作業一覧:
1. 下の文書抜粋で名前が挙げられている人物をすべて列挙してください。
2. 下の文書抜粋の「東西冷戦の象徴だったベルリン」から「義)に目覚めてもらうことだ。」まで(「義)に目覚めてもらうことだ。」も含む)を、一字も変えずに書き写してください。

文書抜粋:
■ ■ ■ ■ ■
東西冷戦の象徴だったベルリンの壁が崩れてから9日でちょうど25年。共産主義陣営と自由主義陣営の垣根がなくなり、人が自由に移動し始めた。人・モノ・金が世界中を自由に駆け巡り始め、グローバリゼーションが一気に加速した。

中国が驚異的な高度経済成長を遂げ、ソ連崩壊で唯一の超大国になった米国もアフガニスタン、イラクという2つの戦争で疲弊。世界金融危機でアメリカン・ドリームも色あせた。「米国の衰退」は政治・経済・文化・軍事など、いろいろな面で顕著になってきている。

欧州では東西ドイツ統合の原動力となった「人の自由移動」の大原則に英国のキャメロン首相が異を唱え、ドイツのメルケル首相に一喝されるという事件が起きた。英国のサッチャー首相がドイツのコール首相にハンドバッグを振り回していた時代とは大違いだ。

アジアでは「中国の夢」を掲げる中国の習近平国家主席が9日に開幕したアジア太平洋経済協力会議(APEC)・CEOサミットで「インフラ整備を通じて各国間の経済の距離を縮めることで、アジア太平洋地域がつながり、世界と道が通じることになる」と強調した(日経新聞より)。

中国はアジアインフラ投資銀行(AIIB)や「シルクロード経済ベルト」と呼ぶ中央アジア諸国との経済協力構想、アジア信頼醸成措置会議(CICA)を通じて、アジアでのソフトパワー覇権を構築する野望を描いている。

究極の構造改革は憲法改正だ

世界が激変する中、日本が今すぐ取り組まなければならないのは、究極の構造改革となる憲法改正以外にないと確信する。筆者が9条の改正より重要と考えるのは、まず憲法改正の是非を国民に直接問いかけて、「国民主権」のレゾンデートル(存在意義)に目覚めてもらうことだ。

日本の国内メディアでは、消費税の再増税先送りと衆院の早期解散がにわかに浮上してきたと報じられている。「再増税先送りを掲げれば総選挙に勝てる」という、海外から見ればもはやオカルトとしか言いようがないロジックだ。
■ ■ ■ ■ ■
生データ:

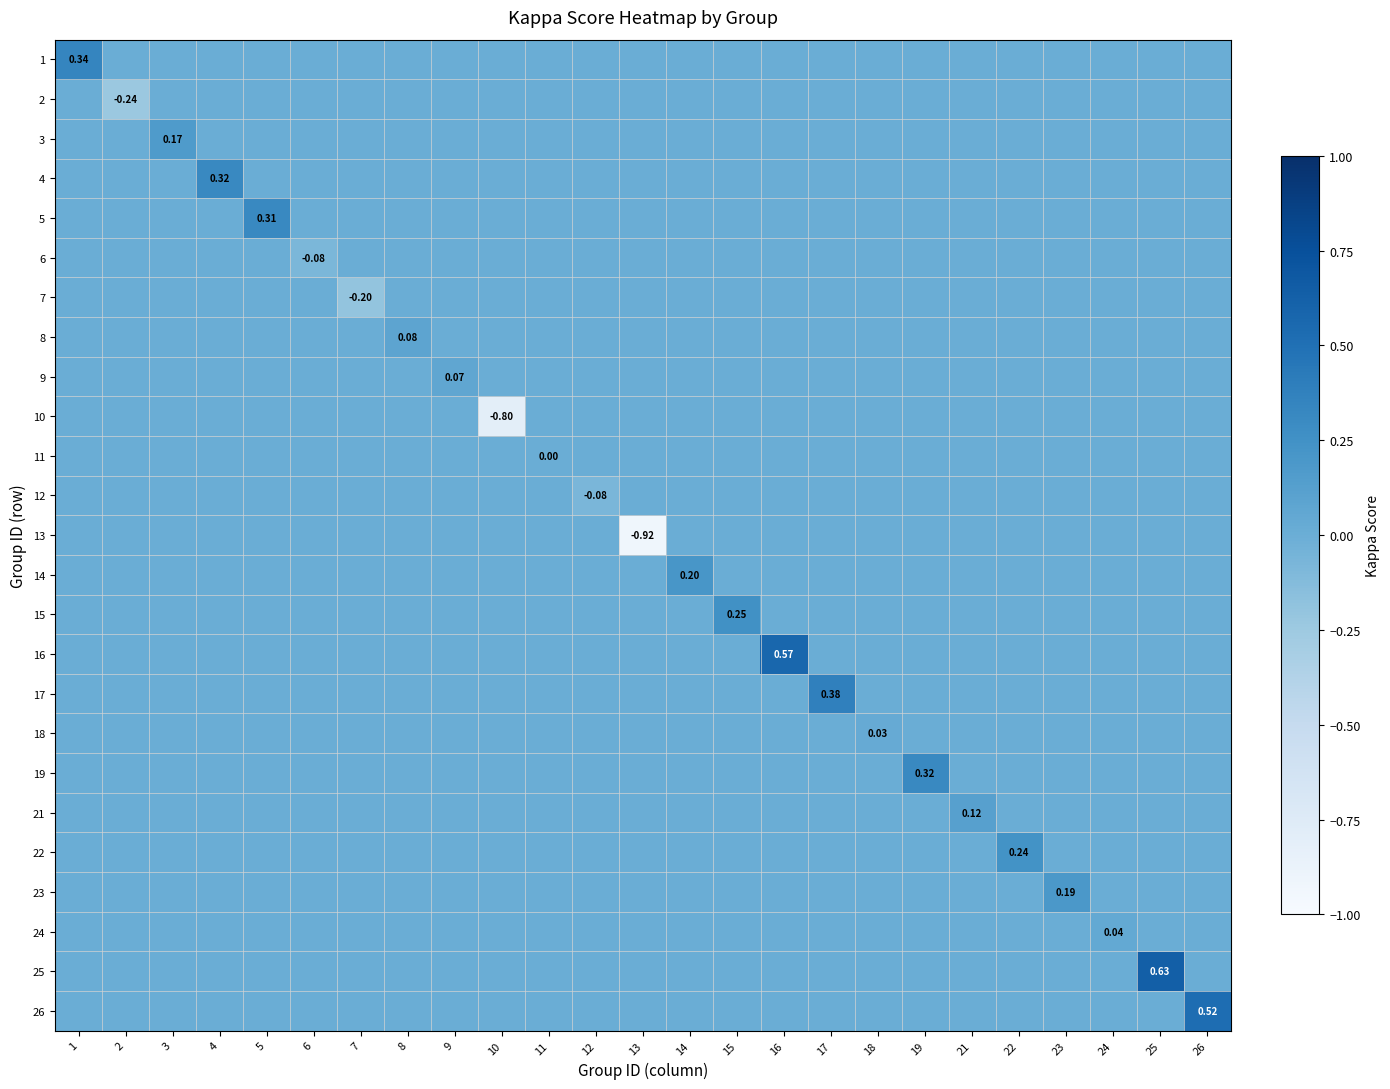

What is the total value across all series at 25?

0.6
■ ■ ■ ■ ■
期待される結果:
1.
- キャメロン
- メルケル
- サッチャー
- コール
- 習近平

2.
東西冷戦の象徴だったベルリンの壁が崩れてから9日でちょうど25年。共産主義陣営と自由主義陣営の垣根がなくなり、人が自由に移動し始めた。人・モノ・金が世界中を自由に駆け巡り始め、グローバリゼーションが一気に加速した。

中国が驚異的な高度経済成長を遂げ、ソ連崩壊で唯一の超大国になった米国もアフガニスタン、イラクという2つの戦争で疲弊。世界金融危機でアメリカン・ドリームも色あせた。「米国の衰退」は政治・経済・文化・軍事など、いろいろな面で顕著になってきている。

欧州では東西ドイツ統合の原動力となった「人の自由移動」の大原則に英国のキャメロン首相が異を唱え、ドイツのメルケル首相に一喝されるという事件が起きた。英国のサッチャー首相がドイツのコール首相にハンドバッグを振り回していた時代とは大違いだ。

アジアでは「中国の夢」を掲げる中国の習近平国家主席が9日に開幕したアジア太平洋経済協力会議(APEC)・CEOサミットで「インフラ整備を通じて各国間の経済の距離を縮めることで、アジア太平洋地域がつながり、世界と道が通じることになる」と強調した(日経新聞より)。

中国はアジアインフラ投資銀行(AIIB)や「シルクロード経済ベルト」と呼ぶ中央アジア諸国との経済協力構想、アジア信頼醸成措置会議(CICA)を通じて、アジアでのソフトパワー覇権を構築する野望を描いている。

究極の構造改革は憲法改正だ

世界が激変する中、日本が今すぐ取り組まなければならないのは、究極の構造改革となる憲法改正以外にないと確信する。筆者が9条の改正より重要と考えるのは、まず憲法改正の是非を国民に直接問いかけて、「国民主権」のレゾンデートル(存在意義)に目覚めてもらうことだ。